Strontium ions capturing in aqueous media using exfoliated titanium aluminum carbide (Ti2AlC MAX phase)

Abstract The etching of MAX phases using hydrofluoric acid (HF) is not environmentally-friendly. Therefore, in this study, a MAX phase named Ti2AlC was synthesized and etched using a green hydrothermal alkalization approach, resulting in nanofibers (Alk–Ti2Cfibr) and sheet-like (Alk–Ti2Csheet) nanostructures. Nanostructures with exceptional physicochemical properties with an excessive number of active binding moieties were deployed to remove radioactive strontium ions (Sr2+) from matrices, such as deionized (DI), tape, and seawater. The synthesized nanostructures were characterized using analytical techniques, including X-ray diffraction, scanning electron microscopy, X-ray photoelectron spectroscopy, and infrared spectroscopy. The synthesized nanostructures were highly stable in water, unlike other HF-etched MXenes, possess a unique structure, large surface area, and are enriched with oxygenated terminal groups.
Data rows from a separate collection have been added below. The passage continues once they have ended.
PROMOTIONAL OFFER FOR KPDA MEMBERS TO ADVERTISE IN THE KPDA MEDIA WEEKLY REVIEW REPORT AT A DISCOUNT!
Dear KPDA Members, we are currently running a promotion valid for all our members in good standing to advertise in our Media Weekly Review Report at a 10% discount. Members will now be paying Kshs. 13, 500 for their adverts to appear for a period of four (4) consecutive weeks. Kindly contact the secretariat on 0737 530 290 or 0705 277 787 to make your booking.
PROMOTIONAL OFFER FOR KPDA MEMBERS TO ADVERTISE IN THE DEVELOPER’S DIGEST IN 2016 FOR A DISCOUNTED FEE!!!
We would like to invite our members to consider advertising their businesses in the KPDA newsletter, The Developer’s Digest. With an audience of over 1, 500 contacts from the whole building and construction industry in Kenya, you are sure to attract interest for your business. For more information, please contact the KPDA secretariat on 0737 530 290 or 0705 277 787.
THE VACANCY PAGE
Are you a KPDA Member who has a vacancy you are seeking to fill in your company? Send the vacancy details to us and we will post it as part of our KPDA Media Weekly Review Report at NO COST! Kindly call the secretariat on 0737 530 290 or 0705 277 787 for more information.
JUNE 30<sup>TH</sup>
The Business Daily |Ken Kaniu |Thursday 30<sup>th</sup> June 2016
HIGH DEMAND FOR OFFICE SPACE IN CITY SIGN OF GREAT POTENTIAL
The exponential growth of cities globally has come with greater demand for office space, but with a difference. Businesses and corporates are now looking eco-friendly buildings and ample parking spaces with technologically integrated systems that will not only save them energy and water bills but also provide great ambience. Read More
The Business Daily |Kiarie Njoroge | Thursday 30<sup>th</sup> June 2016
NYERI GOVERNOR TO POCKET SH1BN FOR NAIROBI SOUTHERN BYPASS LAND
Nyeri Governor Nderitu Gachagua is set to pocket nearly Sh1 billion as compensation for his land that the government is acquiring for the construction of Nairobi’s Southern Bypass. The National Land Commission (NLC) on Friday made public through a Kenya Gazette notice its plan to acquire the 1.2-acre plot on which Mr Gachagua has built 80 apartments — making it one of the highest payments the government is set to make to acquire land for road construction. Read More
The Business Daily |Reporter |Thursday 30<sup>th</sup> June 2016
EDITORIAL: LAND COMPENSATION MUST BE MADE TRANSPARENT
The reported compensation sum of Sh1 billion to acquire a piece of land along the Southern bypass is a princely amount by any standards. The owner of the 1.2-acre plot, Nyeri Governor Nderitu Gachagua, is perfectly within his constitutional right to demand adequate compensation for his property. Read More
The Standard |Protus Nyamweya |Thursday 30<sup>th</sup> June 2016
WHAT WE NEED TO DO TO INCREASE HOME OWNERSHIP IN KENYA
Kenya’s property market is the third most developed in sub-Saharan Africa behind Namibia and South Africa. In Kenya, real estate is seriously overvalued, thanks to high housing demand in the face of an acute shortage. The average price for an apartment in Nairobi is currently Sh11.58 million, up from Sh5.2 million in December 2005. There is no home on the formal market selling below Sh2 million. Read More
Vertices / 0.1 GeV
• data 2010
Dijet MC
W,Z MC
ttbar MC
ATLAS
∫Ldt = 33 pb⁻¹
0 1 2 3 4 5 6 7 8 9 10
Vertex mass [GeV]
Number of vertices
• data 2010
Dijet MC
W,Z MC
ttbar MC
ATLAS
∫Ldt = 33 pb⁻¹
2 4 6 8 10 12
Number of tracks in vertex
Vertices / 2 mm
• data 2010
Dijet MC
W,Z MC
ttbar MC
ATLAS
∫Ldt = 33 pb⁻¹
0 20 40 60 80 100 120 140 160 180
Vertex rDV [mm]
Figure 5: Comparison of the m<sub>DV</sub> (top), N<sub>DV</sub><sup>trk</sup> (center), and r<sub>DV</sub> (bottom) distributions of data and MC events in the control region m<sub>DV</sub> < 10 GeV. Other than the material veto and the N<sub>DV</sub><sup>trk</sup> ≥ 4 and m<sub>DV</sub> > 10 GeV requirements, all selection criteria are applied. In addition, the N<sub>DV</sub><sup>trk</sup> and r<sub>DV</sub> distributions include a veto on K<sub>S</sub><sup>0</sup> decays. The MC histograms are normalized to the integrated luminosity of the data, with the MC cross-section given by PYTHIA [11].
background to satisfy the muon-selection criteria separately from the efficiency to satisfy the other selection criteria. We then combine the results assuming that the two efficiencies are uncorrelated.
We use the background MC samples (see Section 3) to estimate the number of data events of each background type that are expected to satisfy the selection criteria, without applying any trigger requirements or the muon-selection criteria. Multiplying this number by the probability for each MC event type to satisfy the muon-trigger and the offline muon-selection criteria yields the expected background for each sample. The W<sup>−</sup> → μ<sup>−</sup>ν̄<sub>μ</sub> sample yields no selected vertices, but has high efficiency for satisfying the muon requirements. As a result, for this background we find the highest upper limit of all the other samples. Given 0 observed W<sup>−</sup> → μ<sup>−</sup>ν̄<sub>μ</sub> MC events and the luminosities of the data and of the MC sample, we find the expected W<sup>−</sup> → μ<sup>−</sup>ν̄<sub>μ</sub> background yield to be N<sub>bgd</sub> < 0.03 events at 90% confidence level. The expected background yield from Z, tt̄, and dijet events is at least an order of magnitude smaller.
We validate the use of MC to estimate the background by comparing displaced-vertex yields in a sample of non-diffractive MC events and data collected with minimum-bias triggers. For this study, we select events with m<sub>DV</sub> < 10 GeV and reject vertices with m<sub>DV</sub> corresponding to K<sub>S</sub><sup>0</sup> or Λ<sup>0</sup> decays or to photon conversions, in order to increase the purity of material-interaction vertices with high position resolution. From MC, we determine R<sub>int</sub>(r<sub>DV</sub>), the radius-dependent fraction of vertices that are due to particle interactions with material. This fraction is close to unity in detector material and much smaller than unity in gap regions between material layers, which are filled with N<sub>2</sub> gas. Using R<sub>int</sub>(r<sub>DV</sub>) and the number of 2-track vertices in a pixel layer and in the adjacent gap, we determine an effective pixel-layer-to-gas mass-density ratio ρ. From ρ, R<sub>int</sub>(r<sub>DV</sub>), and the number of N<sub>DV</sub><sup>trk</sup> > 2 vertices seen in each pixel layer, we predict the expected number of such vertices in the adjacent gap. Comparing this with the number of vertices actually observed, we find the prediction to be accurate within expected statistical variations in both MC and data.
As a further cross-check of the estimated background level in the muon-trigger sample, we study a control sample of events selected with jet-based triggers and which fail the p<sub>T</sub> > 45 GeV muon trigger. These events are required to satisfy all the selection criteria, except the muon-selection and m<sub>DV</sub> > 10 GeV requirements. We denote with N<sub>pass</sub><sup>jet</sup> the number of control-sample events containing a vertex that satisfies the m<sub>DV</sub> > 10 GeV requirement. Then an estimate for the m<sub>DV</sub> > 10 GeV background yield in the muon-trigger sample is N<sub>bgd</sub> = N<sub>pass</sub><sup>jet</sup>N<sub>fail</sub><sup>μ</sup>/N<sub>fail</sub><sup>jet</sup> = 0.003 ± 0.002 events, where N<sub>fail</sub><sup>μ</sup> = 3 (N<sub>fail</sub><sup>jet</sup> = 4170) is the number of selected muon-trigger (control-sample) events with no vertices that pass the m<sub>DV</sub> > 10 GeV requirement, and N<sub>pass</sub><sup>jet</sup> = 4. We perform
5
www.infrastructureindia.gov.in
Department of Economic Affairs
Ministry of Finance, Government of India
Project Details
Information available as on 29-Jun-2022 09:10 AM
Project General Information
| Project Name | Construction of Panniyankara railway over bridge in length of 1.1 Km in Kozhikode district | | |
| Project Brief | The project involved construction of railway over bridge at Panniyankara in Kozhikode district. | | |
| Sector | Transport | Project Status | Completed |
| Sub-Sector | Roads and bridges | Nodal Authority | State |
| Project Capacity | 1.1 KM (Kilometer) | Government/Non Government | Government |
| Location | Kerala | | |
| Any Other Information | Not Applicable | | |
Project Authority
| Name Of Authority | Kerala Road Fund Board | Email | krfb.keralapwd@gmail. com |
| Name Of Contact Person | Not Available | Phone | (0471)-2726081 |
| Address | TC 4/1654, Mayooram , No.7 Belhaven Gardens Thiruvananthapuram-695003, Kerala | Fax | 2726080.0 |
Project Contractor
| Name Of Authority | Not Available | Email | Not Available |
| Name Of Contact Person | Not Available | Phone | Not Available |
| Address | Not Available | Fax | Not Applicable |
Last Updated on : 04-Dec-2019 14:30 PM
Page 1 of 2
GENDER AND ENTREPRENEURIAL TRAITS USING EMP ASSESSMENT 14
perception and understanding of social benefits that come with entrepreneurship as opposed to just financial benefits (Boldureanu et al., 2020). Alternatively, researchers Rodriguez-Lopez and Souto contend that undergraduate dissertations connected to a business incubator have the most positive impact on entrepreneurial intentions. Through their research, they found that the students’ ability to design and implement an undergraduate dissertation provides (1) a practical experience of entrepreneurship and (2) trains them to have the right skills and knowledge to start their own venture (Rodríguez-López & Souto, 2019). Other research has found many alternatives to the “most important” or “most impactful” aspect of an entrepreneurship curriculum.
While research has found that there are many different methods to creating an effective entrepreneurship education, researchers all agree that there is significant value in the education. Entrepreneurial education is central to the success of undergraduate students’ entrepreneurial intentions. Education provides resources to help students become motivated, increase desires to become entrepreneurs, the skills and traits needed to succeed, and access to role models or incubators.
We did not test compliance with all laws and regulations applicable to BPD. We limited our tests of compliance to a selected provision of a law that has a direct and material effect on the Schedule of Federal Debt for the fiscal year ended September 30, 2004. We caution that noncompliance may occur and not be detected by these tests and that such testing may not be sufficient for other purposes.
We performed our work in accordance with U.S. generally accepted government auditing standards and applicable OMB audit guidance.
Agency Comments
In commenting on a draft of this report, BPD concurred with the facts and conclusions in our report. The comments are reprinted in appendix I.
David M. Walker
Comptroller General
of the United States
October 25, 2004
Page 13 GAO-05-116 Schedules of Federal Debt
Sr2+ adsorption performance of nanofibers and nanosheets was evaluated in typical batch tests. The nanostructure unveiled a maximum adsorption capacity of 296.46 mg/g, which is among the maximum removal capacity reported for similar removal, including identical graphene oxide and its composites. Additionally, in seawater, Sr2+ adsorption capacity was 3543.33 µg/g with more than 95% removal efficiency. The adsorption mechanism study confirms the electrostatic interactions between Alk–Ti2Csheet and Sr2+.